For those hospitalized

ER, emergency room; ICU: intensive care unit

Black race was associated with a higher rate of ACU compared to White race in unadjusted analysis [rate ratio (RR) 1.76, 95% Confidence Interval (CI) 1.37–2.25]. After multivariable adjustment, this effect was attenuated but remained statistically significant (RR=1.31 95% CI 1.03–1.68). Both before (RR 0.74, 95% CI 0.55–1.01) and after (RR 0.78, 95% CI 0.57–1.07) multivariable adjustment, a lower rate of ACU in Asian compared to White adults was observed by point estimate, but this difference did not reach statistical significance. Rates of ACU were not significantly different comparing Hispanic to non-Hispanic White race (Figure 2 and Table S1a). Several markers of SES and disease severity were independently associated with ACU in the fully adjusted model: having US public insurance, less than college education, lower eGFR (at enrollment and time-dependent), or higher UPCR were associated with a higher rate of ACU in adult participants (Table S1a).
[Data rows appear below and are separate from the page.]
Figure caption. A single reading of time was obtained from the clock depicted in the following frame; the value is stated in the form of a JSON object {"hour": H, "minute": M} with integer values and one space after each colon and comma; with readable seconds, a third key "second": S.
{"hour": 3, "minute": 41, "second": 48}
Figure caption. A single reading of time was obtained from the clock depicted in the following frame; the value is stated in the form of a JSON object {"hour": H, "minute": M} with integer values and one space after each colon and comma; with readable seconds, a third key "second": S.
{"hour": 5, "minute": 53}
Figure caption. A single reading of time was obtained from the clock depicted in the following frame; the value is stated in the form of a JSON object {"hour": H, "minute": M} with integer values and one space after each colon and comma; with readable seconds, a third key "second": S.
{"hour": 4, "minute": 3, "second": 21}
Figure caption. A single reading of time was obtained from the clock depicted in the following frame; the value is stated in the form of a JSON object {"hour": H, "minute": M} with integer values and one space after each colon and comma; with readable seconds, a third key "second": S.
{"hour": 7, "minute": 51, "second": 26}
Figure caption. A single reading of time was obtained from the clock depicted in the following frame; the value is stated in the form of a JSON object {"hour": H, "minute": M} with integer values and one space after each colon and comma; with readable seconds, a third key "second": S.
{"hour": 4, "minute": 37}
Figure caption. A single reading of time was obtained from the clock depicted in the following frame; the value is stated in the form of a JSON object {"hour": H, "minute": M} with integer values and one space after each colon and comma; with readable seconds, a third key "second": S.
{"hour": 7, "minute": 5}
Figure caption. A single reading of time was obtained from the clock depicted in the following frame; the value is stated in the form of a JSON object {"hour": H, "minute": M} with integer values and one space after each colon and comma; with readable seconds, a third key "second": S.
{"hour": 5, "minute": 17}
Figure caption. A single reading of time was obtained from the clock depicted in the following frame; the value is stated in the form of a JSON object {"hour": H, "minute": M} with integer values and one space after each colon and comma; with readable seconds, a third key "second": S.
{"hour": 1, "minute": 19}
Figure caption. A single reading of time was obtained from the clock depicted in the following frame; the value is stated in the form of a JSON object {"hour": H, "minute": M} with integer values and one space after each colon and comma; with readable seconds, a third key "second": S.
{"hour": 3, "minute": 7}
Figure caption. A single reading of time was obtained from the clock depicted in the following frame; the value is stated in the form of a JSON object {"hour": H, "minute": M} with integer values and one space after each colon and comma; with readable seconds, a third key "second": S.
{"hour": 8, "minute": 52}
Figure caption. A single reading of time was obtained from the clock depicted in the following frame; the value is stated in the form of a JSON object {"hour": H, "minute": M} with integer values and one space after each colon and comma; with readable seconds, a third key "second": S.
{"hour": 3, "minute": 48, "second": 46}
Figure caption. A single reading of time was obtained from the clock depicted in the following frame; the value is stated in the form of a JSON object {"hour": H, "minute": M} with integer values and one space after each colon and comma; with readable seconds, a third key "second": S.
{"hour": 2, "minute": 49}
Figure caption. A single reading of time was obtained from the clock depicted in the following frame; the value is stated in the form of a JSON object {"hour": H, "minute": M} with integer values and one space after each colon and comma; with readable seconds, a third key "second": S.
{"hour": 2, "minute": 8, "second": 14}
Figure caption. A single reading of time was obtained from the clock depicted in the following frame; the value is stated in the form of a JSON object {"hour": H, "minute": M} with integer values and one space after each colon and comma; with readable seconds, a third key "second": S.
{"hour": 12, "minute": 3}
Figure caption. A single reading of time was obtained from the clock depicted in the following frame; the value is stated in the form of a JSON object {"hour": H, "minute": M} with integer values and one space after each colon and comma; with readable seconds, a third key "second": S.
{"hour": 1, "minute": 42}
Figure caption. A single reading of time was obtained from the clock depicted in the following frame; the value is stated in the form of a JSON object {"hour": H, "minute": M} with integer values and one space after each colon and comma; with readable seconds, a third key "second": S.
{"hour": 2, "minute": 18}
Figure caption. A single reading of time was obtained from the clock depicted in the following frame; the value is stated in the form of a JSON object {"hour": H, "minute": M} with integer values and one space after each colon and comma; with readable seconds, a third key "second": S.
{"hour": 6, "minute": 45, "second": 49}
Results of sensitivity analyses including US participants only were similar, with the following exceptions: adjusted relationship between Black race and ACU was no longer statistically significant (RR=1.25, 95% CI=0.96–1.62); unadjusted and adjusted relationship between Asian race and ACU was statistically significant (unadjusted RR=0.63, 95% CI=0.43–0.93, adjusted RR=0.67, 95% CI=0.46–0.99, Table S2a).

Figure 2.

Figure 2.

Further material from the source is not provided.